TASKS TO CARRY OUT:
A) Reproduce the passage of the Albuquerque housing excerpt between "bedroom/one-bath and two-bedroom/two-bath" and "2009 and 2010.", inclusive, word for word.
B) Pick up the Albuquerque housing and rental market excerpt after its final sentence and continue it.

DOCUMENT EXCERPT:
☆ ☆ ☆ ☆ ☆ ☆ ☆

Bernalillo County has followed the pattern of the

U.S. housing market, with permits for new single-family

construction declining sharply through 2011 from their

peak in 2005. Per the 1st Quarter 2014 “The Quarterly

Housing Digest,” prepared by DataTraq, there were 357

building permits issued in the Albuquerque Metropolitan

area from January 2014 through March 2014. There

were 1,451 permits issued during 2013. There were 111

permits pulled in NW Albuquerque during the 1st Quarter,

2014, 31.1% of market. 529 permits were pulled in the

NW market during 2013. The price range of the homes

to be sold is $160,000 to $250,000, which is 75% of this

submarket. Additionally, the number of construction

permits for single-family homes of 2,000 square feet and

larger is much greater in North West Albuquerque than in

any other region of the county, indicating strong projected

demand for housing stock in the area of TTMPC.1

ALBUQUERQUE APARTMENT RENTAL MARKET

The Apartment Market Survey Summary, conducted

by CBRE in September 2014 indicated continued strong

occupancy and solid year-over-year rent growth in

Albuquerque. From September 2013 to September 2014,

year-over-year market rent increased 2.18% from $735 to

$751 with all unit types showing rent gains. Studio units

again showed the largest gain at 3.60%, followed by one-

bedroom/one-bath and two-bedroom/two-bath units both

at 2.57%. Two-bedroom/one-bath and three-bedroom/two-

bath unit rents increased by 0.98% and 0.72% respectively.

Furthermore, Albuquerque is home to one of America’s

most stable rental markets, having avoided the massive

occupancy and rent declines experienced by most other

Sunbelt markets in 2009 and 2010.

☆ ☆ ☆ ☆ ☆ ☆ ☆

Dataset entries:
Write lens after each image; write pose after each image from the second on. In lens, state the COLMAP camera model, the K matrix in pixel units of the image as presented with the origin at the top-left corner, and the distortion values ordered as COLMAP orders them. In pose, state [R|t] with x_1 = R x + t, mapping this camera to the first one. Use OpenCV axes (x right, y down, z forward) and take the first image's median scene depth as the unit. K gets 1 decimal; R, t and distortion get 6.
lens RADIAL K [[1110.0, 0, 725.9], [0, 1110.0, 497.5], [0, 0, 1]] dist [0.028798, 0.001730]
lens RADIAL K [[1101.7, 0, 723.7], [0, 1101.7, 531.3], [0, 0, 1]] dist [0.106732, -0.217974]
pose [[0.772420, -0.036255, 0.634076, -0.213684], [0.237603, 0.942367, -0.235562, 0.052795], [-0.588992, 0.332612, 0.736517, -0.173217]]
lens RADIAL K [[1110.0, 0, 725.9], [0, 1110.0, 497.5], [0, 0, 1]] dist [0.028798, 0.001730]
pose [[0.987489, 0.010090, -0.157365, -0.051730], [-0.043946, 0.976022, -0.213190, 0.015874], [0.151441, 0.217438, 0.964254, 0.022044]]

☆ ☆ ☆ ☆ ☆ ☆ ☆

ANSWERS TO THE TASKS:
A)
bedroom/one-bath and two-bedroom/two-bath units both

at 2.57%. Two-bedroom/one-bath and three-bedroom/two-

bath unit rents increased by 0.98% and 0.72% respectively.

Furthermore, Albuquerque is home to one of America’s

most stable rental markets, having avoided the massive

occupancy and rent declines experienced by most other

Sunbelt markets in 2009 and 2010.

B)
Since CBRE’s first survey in May 2008, Albuquerque’s

weighted average rent and effective rent are up 11.26%

and 12.03%. Average September market rent showed at

least a small increase every year since 2008. Year over year

market occupancy remained nearly the same, declining

marginally from 94.37% in September 2013 to 94.30%

in September 2014. September 2014 occupancy was

94.68%,. slightly below but in line with the average of

the past seven years. Market-rate property performance

continues to strengthen with September year-over-year

occupancy increasing from 94.17% to 94.37%. Average

market-rate rent increased from $743 to $762, an

improvement of 2.56%.

The development pipeline is expected to deliver about

690 units in 2015 with about 80% of the pipeline being

market-rate properties. These properties will be mainly on

the west side of Albuquerque. Due to a scarcity of zoned or

suitable land, there will be minimal opportunities for significant

market-rate development beyond 2015. Only 180 units

of new market-rate product will be delivered in Northeast

Albuquerque in 2015, and should readily be absorbed.

The percentage of surveyed properties with occupancy

of 95% or better in September 2014 decreased slightly

to 53% from 59% in September 2013. The September

year-over-year percentage of properties with 90% or higher

occupancy increased from 86% to 89%, indicating overall

strengthening of the market. The number of properties

with occupancy below 85% decreased from 14% of total

inventory to 11%. However, there was an increase in those

below 80% occupancy from less than 1% to 2%. A pie chart

for Albuquerque occupancy can be seen below2:

ALBUQUERQUE OCCUPANCYSEPTEMBER 2014

Source: "Apartment Market Survey Summary". CBRE 2014

0-79.7%

80-84.9%

85-89.9%

90-94.9%

95-100%

1 DeMaggio, Jan. “The Quarterly housing Digest. Actual Permits Issued in: Albuquerque, unincorporated Bernalillo County, Rio Rancho, and Los Lunas. DataTraq. 1st Quarter 2014.

2 “Apartment Market Survey Summary”. CBRE. September 2014.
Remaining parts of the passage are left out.